Saved data entries —
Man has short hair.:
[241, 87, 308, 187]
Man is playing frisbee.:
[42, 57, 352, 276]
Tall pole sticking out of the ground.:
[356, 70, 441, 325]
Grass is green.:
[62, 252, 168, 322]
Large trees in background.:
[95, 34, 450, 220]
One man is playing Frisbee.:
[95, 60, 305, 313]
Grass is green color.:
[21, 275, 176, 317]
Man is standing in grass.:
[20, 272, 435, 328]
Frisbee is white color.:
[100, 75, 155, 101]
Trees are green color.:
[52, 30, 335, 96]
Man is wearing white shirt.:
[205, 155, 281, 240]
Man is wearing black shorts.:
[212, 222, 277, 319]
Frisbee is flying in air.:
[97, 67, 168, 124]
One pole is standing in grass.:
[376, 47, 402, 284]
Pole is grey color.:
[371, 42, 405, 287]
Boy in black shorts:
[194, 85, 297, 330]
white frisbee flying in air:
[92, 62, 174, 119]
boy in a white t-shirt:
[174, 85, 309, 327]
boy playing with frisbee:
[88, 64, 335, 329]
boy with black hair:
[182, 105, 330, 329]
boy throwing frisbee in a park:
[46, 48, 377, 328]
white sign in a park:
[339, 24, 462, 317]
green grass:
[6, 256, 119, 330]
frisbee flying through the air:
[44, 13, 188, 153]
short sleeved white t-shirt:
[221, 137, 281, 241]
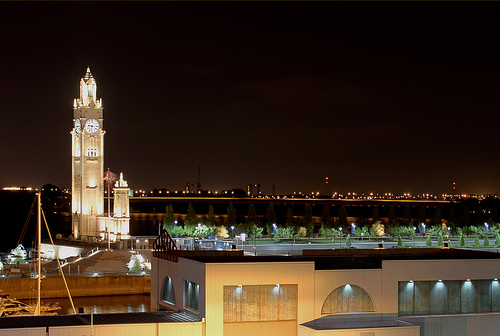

WHAT IS BEING ASKED —
Rewrite all the rows above, replacing "shorts" with "trunks" and changing nothing else. Leave the picture out of your answer.

TASK OUTPUT —
Man has short hair.:
[241, 87, 308, 187]
Man is playing frisbee.:
[42, 57, 352, 276]
Tall pole sticking out of the ground.:
[356, 70, 441, 325]
Grass is green.:
[62, 252, 168, 322]
Large trees in background.:
[95, 34, 450, 220]
One man is playing Frisbee.:
[95, 60, 305, 313]
Grass is green color.:
[21, 275, 176, 317]
Man is standing in grass.:
[20, 272, 435, 328]
Frisbee is white color.:
[100, 75, 155, 101]
Trees are green color.:
[52, 30, 335, 96]
Man is wearing white shirt.:
[205, 155, 281, 240]
Man is wearing black trunks.:
[212, 222, 277, 319]
Frisbee is flying in air.:
[97, 67, 168, 124]
One pole is standing in grass.:
[376, 47, 402, 284]
Pole is grey color.:
[371, 42, 405, 287]
Boy in black trunks:
[194, 85, 297, 330]
white frisbee flying in air:
[92, 62, 174, 119]
boy in a white t-shirt:
[174, 85, 309, 327]
boy playing with frisbee:
[88, 64, 335, 329]
boy with black hair:
[182, 105, 330, 329]
boy throwing frisbee in a park:
[46, 48, 377, 328]
white sign in a park:
[339, 24, 462, 317]
green grass:
[6, 256, 119, 330]
frisbee flying through the air:
[44, 13, 188, 153]
short sleeved white t-shirt:
[221, 137, 281, 241]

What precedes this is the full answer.